“Grandpa”, as he’s known to some of us, is thru hiking the 2,192 mile Appalachian Trail! Follow along as he makes his way down the Appalachian Mountain range, passing thru 14 states as he makes his way south.
What is a thru hike?
Hikes that traverse an entire trail from one terminus to another in an uninterrupted foot path are considered a thru hike.
How difficult are thru hikes?
Of the 3 million people who set out on the Appalachian Trail each year, only a small fraction attempt a thru hike. Of those who attempt it, only about 25% are successful. In 2019 only 365 people were classified as successful thru hikers.
5,269 feet high, Mount Katahdin marks the northern terminus of the Appalachian Trail. Grandpa is on his way!
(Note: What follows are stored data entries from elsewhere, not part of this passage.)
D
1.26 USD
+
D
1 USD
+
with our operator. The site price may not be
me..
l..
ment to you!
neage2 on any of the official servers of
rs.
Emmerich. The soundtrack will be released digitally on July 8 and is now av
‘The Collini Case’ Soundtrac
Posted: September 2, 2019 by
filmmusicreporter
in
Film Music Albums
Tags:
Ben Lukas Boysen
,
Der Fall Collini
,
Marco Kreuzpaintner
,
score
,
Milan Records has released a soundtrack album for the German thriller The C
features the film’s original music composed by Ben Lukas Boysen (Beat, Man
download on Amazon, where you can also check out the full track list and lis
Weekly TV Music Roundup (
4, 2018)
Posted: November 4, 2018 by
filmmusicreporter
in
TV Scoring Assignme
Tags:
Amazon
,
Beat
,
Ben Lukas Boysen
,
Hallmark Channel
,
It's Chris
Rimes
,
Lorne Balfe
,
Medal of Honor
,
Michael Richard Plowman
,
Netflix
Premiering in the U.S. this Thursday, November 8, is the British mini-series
Katahdin Stream Campground
South-bound AT thru-hikers register with the a Ranger here at the base of Mount Katahdin. Ready, set, let’s go for a walk.
Hurd Brook Lean-to
Night one in the Hundred Mile Wilderness! This section of trail is the longest stretch without services or civilization. Hikers are advised by large warning signs at each end to carry 10 days of supplies and not to underestimate this section of trail.
Rainbow Stream Lean-to
Saw the first moose of the trip!
Nahmakanta Stream Lean-to
Just started raining as Grandpa made it to camp. Some nice views today, beautiful trail.
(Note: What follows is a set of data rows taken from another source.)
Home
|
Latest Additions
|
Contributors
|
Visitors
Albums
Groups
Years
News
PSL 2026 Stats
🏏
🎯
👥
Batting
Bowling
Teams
Cooper Brook Falls Lean-to
Pemadumcook Lake offered a beautiful spot for a break & a snack today.
Logan Brook Lean-to
He’s officially starting to smell really, really bad.
Chairback Gap Lean-to
Biggest miles to date! 17+ miles is a long way to walk. 4 mountains summited, including White Cap Mountain (3,650′).
Long Pond Stream Lean-to
The 100-mile wilderness is challenging, but beautiful. Broke a hiking pole today – first gear casualty of the walk.
Leeman Brook Lean-to
Last day in the 100 mile wilderness! If ever a man needed a shower, it’s now!
Maine Highway 15
CIVILIZATION! Grandpa hopped a ride (I hope the windows were down!) into town. Showers & resupply are in order. The 100 mile wilderness is behind him and the second half of Maine awaits.
Bald Mountain Brook Lean-to
Had a nice break today at Horseshoe Canton Lean-to. Could have stayed here, but pushed on another 4 miles to Bald Mountain Brook Lean-to.
Taking his first zero! Grabbed a shuttle from Highway 201 into town. It’s nice to put your feet up for a day. He’s now crossed the halfway point for the state of Maine!
West Carry Pond Lean-to
Nice day today. Had a lemonade and a cookie at Harris’ Camp (mile 154.8).
Safford Notch Campsite
Had a moose & her calf walk right up to him today! Didn’t seem to realize he was there til it was already really, really close. Getting wet this afternoon, rain rolling in. Foggy at camp.
Into town he goes! Climbed the Bigelow Mountain’s today. What a view!
Taking a zero – this refers to hikers who take 24 hours in the same location to rest. These are often taken in town, where services and resupply are readily available. For some hikers, a zero is a busy day running errands. For others, it’s spent with epsom salts and ice packs. Some hikers also take a rest day with few miles hiked, called a “nero”.